## Extrait:
▼
Alimentation durable : les collectivités ont des leviers pour agir
Dans le cadre de leurs compétences et des projets alimentaires territoriaux (PAT), en lien avec les acteurs des filières et de l’économie sociale et solidaire, les collectivités ont de nombreux "points d’appui" pour soutenir l’agriculture et favoriser une alimentation saine, durable et de qualité pour le plus grand nombre. C’est ce que mettent en évidence le Réseau des collectivités territoriales pour une économie solidaire (RTES) et Régions de France.

© Régions de France et Adobe stock
Les collectivités territoriales sont "de plus en plus nombreuses à développer des politiques ambitieuses en faveur d’une alimentation durable", observe le Réseau des collectivités territoriales pour une économie solidaire (RTES). Dans un guide récemment publié intitulé "Alimentation durable & ESS, enjeux et leviers d’action des collectivités locales", le RTES compile des exemples et ressources en la matière. Le but : encourager les collectivités à s’emparer pleinement des leviers dont elles disposent et à contribuer à la transition alimentaire, en lien étroit avec les acteurs de l’économie sociale et solidaire (ESS).
Régions : des aides multiples
Les auteurs énumèrent ainsi les compétences "points d’appui" pour chaque niveau de collectivité : l’aménagement du territoire, le développement économique, la formation, les programmes européens pour les régions, l’appui en ingénierie aux territoires, l’insertion et la lutte contre l’exclusion sociale pour les départements, l’urbanisme, le contrat local de santé, le centre communal d’action sociale, la politique de la ville, la gestion des déchets pour le bloc communal, la restauration collective et l’animation des projets alimentaires territoriaux (PAT) pour toutes les collectivités concernées.
▲
## Enregistrements:
▼
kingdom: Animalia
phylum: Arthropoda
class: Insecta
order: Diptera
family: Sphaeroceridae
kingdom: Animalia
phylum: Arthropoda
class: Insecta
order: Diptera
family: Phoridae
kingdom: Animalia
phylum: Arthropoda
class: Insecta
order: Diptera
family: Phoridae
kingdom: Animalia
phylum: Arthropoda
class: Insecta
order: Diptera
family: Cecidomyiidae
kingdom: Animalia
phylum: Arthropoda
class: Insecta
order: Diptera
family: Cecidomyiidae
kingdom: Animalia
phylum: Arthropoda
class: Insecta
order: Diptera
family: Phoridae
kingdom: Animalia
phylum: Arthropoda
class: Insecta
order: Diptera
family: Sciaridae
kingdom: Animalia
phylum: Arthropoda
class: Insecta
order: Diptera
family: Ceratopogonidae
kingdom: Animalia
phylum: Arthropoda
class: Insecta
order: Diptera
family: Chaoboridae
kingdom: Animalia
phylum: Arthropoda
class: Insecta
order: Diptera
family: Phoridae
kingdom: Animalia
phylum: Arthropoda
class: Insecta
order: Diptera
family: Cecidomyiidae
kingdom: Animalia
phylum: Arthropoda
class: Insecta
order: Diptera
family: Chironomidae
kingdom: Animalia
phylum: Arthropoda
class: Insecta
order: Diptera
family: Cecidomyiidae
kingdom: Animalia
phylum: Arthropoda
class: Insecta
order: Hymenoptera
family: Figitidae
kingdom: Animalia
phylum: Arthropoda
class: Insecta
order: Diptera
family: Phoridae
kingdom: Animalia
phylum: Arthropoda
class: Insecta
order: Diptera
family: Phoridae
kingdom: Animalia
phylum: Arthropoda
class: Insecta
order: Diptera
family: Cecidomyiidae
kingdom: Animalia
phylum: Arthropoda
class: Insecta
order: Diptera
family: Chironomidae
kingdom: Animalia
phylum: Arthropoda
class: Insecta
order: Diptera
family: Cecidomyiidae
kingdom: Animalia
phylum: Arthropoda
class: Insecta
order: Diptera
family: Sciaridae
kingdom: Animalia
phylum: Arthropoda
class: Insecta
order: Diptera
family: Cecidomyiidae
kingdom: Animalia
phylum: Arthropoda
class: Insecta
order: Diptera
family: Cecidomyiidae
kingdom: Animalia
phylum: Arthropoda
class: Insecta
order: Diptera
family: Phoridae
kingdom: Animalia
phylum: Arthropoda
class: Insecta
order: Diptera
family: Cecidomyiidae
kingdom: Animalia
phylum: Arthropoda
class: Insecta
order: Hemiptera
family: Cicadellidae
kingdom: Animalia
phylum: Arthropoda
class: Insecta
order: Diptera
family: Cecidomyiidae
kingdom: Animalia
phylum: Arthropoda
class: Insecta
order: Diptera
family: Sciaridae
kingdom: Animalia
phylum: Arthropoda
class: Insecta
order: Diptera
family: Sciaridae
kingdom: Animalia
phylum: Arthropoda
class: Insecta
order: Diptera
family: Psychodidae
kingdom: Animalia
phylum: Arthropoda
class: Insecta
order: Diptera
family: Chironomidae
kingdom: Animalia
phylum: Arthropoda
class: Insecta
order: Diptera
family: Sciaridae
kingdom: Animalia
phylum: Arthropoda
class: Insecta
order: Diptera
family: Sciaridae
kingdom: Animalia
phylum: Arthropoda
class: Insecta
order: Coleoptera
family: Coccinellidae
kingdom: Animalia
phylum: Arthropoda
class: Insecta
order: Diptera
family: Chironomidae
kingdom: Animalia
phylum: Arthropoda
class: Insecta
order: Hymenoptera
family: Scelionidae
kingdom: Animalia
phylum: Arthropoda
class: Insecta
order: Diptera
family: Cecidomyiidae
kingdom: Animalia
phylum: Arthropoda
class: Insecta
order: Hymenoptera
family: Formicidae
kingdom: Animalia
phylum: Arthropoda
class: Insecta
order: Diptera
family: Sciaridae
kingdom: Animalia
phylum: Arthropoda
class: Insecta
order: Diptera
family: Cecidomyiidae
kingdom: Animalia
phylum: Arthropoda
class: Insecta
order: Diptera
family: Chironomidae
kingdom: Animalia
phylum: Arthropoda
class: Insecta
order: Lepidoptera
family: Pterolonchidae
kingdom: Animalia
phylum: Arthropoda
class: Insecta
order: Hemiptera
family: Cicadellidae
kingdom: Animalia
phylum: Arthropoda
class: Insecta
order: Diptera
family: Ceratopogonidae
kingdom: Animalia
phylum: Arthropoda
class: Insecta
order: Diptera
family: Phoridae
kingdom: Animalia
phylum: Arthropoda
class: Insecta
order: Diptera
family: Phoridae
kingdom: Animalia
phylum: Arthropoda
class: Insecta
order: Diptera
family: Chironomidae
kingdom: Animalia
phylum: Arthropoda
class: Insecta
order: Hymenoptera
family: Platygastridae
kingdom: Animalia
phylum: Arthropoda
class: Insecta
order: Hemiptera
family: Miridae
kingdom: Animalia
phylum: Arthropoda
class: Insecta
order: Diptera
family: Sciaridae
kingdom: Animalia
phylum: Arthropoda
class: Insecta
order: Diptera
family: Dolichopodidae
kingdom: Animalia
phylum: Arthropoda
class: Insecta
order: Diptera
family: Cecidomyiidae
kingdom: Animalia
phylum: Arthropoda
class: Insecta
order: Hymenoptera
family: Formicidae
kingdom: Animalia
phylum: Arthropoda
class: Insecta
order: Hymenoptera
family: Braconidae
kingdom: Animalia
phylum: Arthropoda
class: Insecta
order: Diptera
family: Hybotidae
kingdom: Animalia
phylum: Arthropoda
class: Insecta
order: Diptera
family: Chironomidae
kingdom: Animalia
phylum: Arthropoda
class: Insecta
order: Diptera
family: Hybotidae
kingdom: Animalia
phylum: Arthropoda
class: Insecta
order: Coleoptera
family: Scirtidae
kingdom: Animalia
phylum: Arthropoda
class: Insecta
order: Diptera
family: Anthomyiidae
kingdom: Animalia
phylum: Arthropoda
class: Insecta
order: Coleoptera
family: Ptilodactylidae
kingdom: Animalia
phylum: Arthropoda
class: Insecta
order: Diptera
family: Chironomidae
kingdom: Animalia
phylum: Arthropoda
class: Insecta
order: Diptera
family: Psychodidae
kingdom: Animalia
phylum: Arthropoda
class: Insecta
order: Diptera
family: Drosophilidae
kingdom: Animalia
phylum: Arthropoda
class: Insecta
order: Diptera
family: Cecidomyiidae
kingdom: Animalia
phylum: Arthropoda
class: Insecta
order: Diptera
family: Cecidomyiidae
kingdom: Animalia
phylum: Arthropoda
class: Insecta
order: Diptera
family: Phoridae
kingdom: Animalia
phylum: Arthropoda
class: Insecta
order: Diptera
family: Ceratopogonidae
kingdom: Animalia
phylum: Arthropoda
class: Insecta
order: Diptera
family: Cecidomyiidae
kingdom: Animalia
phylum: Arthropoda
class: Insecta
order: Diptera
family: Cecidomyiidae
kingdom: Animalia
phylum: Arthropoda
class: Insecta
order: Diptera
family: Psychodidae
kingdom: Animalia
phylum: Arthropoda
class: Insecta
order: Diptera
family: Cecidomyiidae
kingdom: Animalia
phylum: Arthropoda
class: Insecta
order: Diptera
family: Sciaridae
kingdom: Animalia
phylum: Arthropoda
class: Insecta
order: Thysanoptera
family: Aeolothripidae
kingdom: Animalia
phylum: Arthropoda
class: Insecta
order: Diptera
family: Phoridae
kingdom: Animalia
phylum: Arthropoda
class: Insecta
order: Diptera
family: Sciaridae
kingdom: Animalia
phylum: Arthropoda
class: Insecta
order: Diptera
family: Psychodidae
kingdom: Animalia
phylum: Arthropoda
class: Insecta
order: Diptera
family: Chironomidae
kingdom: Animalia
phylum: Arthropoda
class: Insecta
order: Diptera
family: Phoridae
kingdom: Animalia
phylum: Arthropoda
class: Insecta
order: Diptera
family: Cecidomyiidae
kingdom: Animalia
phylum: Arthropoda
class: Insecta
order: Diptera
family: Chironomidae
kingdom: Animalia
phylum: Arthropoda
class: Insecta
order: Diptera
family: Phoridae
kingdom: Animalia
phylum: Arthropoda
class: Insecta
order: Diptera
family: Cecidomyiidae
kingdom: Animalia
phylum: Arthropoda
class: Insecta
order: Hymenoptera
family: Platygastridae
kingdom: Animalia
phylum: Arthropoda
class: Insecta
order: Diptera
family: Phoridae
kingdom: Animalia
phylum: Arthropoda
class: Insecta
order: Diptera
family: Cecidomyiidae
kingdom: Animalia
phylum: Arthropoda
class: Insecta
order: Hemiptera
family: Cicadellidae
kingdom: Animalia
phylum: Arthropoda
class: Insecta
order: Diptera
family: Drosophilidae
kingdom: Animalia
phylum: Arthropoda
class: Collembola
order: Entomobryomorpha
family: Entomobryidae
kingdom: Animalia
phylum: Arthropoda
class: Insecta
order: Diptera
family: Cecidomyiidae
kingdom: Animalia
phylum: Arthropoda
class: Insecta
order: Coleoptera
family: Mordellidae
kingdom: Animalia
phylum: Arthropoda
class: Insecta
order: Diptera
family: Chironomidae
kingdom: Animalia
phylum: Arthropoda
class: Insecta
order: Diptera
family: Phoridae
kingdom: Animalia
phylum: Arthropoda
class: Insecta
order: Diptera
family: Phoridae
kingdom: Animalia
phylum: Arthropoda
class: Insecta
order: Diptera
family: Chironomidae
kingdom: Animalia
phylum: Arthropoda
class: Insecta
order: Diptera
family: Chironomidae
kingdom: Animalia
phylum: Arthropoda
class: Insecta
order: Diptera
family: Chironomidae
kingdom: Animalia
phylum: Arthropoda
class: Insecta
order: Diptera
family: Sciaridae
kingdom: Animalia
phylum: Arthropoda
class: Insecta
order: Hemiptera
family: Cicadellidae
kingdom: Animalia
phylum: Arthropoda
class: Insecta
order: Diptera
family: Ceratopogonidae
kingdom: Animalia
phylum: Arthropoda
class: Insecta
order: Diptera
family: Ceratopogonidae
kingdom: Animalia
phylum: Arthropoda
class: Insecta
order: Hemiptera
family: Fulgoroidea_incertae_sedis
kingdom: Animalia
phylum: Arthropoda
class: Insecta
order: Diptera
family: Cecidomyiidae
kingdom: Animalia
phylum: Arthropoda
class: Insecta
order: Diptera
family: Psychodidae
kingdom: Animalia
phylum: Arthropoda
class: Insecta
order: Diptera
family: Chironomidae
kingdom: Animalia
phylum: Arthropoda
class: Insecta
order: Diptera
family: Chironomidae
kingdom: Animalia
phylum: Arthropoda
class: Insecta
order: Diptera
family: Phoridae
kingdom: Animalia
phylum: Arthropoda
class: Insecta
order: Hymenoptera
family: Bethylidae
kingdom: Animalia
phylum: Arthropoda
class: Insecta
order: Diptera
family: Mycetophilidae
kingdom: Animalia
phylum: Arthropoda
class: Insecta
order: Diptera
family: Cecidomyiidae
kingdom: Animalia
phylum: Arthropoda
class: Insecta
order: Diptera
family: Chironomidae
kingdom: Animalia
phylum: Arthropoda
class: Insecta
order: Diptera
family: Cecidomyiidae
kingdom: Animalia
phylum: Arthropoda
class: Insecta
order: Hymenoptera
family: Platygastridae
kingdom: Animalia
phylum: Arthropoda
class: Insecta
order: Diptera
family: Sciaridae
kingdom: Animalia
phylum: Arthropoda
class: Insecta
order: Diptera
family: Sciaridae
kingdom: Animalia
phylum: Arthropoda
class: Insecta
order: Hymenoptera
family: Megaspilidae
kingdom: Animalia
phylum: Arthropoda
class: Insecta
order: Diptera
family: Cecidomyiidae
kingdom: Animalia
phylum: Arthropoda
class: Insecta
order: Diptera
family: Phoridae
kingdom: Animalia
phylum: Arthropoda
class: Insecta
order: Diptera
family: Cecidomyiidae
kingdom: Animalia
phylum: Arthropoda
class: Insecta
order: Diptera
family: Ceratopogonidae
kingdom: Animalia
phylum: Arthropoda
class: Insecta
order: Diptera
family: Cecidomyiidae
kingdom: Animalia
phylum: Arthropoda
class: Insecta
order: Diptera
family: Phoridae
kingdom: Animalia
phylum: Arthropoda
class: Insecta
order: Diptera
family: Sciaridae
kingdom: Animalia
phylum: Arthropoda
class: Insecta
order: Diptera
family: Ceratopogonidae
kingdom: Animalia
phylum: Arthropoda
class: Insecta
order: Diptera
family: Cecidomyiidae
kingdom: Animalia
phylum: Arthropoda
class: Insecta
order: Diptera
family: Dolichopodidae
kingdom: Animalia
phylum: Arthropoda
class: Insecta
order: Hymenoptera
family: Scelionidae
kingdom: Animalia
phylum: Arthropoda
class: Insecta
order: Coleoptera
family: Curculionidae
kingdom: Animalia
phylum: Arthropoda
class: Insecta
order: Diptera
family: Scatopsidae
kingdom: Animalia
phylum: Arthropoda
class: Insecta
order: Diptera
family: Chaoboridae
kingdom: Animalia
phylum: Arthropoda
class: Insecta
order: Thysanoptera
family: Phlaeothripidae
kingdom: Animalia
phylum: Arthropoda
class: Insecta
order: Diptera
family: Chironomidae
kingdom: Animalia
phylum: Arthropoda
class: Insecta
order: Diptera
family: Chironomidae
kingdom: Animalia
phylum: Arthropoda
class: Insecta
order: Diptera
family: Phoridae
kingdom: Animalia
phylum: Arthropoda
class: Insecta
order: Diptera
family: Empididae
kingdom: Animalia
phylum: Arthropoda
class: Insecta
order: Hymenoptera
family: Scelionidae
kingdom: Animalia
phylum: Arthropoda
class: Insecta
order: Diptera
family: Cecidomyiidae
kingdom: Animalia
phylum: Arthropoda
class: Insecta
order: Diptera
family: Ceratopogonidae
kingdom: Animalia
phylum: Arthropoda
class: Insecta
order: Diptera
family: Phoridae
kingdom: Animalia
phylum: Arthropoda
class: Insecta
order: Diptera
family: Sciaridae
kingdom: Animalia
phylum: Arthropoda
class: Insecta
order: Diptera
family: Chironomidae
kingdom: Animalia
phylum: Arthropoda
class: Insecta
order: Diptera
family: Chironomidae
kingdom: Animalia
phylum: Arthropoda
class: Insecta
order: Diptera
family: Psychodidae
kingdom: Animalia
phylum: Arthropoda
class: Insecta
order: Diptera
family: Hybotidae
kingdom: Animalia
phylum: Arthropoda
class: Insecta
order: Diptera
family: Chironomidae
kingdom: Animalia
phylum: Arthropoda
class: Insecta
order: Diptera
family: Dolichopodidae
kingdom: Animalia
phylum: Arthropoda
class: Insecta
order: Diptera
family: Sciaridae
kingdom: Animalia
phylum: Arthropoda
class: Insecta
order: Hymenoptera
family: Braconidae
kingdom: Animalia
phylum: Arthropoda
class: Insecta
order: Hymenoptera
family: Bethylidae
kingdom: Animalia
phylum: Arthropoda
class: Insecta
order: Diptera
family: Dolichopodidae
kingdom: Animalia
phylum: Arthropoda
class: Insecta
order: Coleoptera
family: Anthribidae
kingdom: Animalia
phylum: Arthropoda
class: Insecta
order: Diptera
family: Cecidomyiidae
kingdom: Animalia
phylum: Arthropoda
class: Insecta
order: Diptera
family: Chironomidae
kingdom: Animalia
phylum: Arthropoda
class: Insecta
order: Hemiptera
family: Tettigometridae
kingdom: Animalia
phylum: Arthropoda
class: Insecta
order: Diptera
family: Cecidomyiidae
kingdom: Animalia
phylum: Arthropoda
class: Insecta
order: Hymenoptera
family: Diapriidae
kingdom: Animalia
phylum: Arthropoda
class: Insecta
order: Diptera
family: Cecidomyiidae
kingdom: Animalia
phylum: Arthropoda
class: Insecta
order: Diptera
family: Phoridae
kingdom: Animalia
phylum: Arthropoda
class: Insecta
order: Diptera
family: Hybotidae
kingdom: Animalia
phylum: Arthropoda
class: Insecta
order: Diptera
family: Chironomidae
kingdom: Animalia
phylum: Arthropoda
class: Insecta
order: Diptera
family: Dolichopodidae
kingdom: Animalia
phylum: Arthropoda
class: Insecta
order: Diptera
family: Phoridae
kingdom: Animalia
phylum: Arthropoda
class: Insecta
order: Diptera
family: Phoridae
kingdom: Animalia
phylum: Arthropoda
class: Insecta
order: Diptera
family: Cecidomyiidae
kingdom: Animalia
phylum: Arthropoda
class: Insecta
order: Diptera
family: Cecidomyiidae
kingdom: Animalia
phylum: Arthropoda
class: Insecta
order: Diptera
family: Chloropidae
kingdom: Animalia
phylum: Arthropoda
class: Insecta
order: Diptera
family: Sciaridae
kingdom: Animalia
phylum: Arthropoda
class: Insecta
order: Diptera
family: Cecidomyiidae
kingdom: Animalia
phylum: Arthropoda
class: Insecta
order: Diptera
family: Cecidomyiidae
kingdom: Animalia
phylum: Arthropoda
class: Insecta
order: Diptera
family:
▲
## Exercices:
- A) Les affirmations suivantes concordent-elles avec l’extrait sur l’alimentation durable ? (i) Le guide du RTES s’intitule « Alimentation durable & ESS, enjeux et leviers d’action des collectivités locales » ; (ii) la gestion des déchets figure parmi les compétences « points d’appui » des départements ; (iii) la restauration collective est présentée comme un levier pour toutes les collectivités concernées. Pour chacune, répondez par oui ou non et citez mot pour mot les termes décisifs.
- B) Prolongez l’extrait sur l’alimentation durable à partir de sa dernière phrase.

## Corrigé:
- A)
(i) Oui : « Dans un guide récemment publié intitulé "Alimentation durable & ESS, enjeux et leviers d’action des collectivités locales" ».
(ii) Non : « la gestion des déchets pour le bloc communal ».
(iii) Oui : « la restauration collective et l’animation des projets alimentaires territoriaux (PAT) pour toutes les collectivités concernées ».

- B)
Les régions s’attachent à valoriser leurs contributions, en diffusant à l’occasion du Salon international de l’agriculture (SIA) un dossier de presse recensant les différentes façons dont elles soutiennent le secteur : aides à l’installation et à la transmission, soutien à la modernisation et à l’adaptation au changement climatique, contrat de transition agro-écologique entre l’exploitant et la région (Bretagne), appui à la formation, accompagnement vers une irrigation durable, aide à la diversification des activités agricoles et non agricoles (Hauts-de-France), accompagnement des éleveurs en recapitalisation du cheptel pour le maintien des prairies (Normandie), ouverture de la centrale d’achats à d’autres acheteurs pour augmenter le volume de produits locaux en restauration collective (Occitanie) ou encore soutien aux fermes bas carbone (Pays de la Loire).
Au-delà de l’action régionale, le RTES détaille dans sa publication les principales modalités d’intervention des collectivités qui, bien souvent, n’agissent pas seules.
Approvisionnement de la restauration collective en produits bios et locaux : l’importance du réseau et des compétences
Initié en 2010 et labellisé PAT en 2020, le projet Manger bio & local du département des Pyrénées-Atlantiques est ainsi mis en avant. Un "réseau pérenne" réunissant producteurs, élus locaux et établissements de restauration collective a été structuré pour mettre en place ces circuits courts alimentaires et accompagner les équipes de cuisine. 130 fournisseurs locaux approvisionnent actuellement les collèges, crèches, Ehpad, foyers de protection de l’enfance, établissements pour enfants et adultes handicapés de 29 communes. Pour ces cantines, la part des produits bio et locaux est passée de 20% en 2011 (dont 5% de bio) à 45% en 2023 (dont 27% de bio). Le département fait valoir les retombées économiques de cette démarche : près de 3 millions d’euros d’achats en produits locaux en 2023, dix emplois créés dont six installations de jeunes agriculteurs. Mais aussi le "coût maîtrisé" du repas pour les communes engagées et pour le département.
Le RTES insiste sur la nécessité de "travailler sur les compétences et savoir-faire au sein des collectivités" pour favoriser de telles évolutions. Et cite l’action de la région Bretagne qui s’appuie, depuis 2020, sur une association et des groupements d’agriculteurs bio (GAB) pour organiser des actions d’assistance technique et juridique des acheteurs de la restauration collective des lycées, ainsi que des actions d’éducation alimentaire et de lutte contre le gaspillage alimentaire.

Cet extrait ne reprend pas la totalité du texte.